Getting to Gonarezhou National Park
Gonarezhou's remoteness is part of its character but it requires planning. Light aircraft charter is the strongly recommended access, flights operate from Harare (1.5–2 hours) and from Masvingo to camp airstrips inside the park, and most luxury camps include charters in their rates. Self-driving from Harare to Chipinda Pools (the main northern entrance) takes 6–7 hours via Masvingo and Chiredzi on a mix of tarred and unpaved road. A 4WD with high clearance is mandatory inside the park, there are no exceptions, and roads should be checked for current condition before departure. There is no fuel inside the park; fill comprehensively in Chiredzi. All accommodation and activities must be pre-booked through your operator or directly with the Gonarezhou Conservation Trust.
Where to Stay
Accommodation is deliberately limited, reflecting the park's low-density philosophy. Chilo Gorge Safari Lodge is the premier property, tented chalets on raised decking in a clifftop position above the Runde, with commanding views toward the Chilojo Cliffs and a guiding team widely regarded as among the finest in Zimbabwe. Gonarezhou Bush Camp is a more intimate fly-camp-style operation for travellers seeking the full immersive wilderness experience. Zimparks campsites at Chipinda Pools and Mabalauta serve self-sufficient overlanders with their own gear, frontier-grade facilities suitable only for experienced bush campers. Three to five nights is the right length, ideally combining the Chipinda Pools northern sector with at least one night of mobile walking.
Travel Tips for Gonarezhou National Park
Frequently Asked Questions
- Is Gonarezhou for first-time safari travellers?
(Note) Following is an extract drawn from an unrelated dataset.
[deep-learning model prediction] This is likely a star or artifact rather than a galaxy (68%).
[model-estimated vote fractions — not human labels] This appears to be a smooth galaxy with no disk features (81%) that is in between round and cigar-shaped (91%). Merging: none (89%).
- Generally no. Gonarezhou rewards travellers who already have at least one safari behind them and want a more remote, walking-focused experience. First-timers will get more out of Hwange or Kruger. Save Gonarezhou for a return trip when you want to step beyond mainstream safari infrastructure.
- Hwange or Gonarezhou?
- They are different ends of the spectrum. Hwange is more accessible, more comfortable, and delivers the iconic waterhole-and-elephant experience with reliable infrastructure. Gonarezhou is wilder, harder to reach, less comfortable, and feels genuinely remote in a way Hwange does not. Many serious safari travellers do both on the same trip.
- How likely am I to see big-tusked elephants?
- Reliably, in the right conditions. The river corridors during the dry season produce regular bull sightings, and Chilo Gorge's guiding team in particular knows the resident animals well. Gonarezhou is one of the best places in Africa to encounter bulls with this kind of ivory architecture, but the encounters are managed carefully, these are not the relaxed approaches of Hwange.
- Is Gonarezhou safe to visit?
- Yes, with the right operator. The park is well-managed, the guiding standards are high, and the camps run robust safety protocols around walking and elephant encounters. The risks are practical (vehicle breakdown in remote terrain, weather, the demands of walking safari) rather than security-based, and they are managed by booking through experienced operators.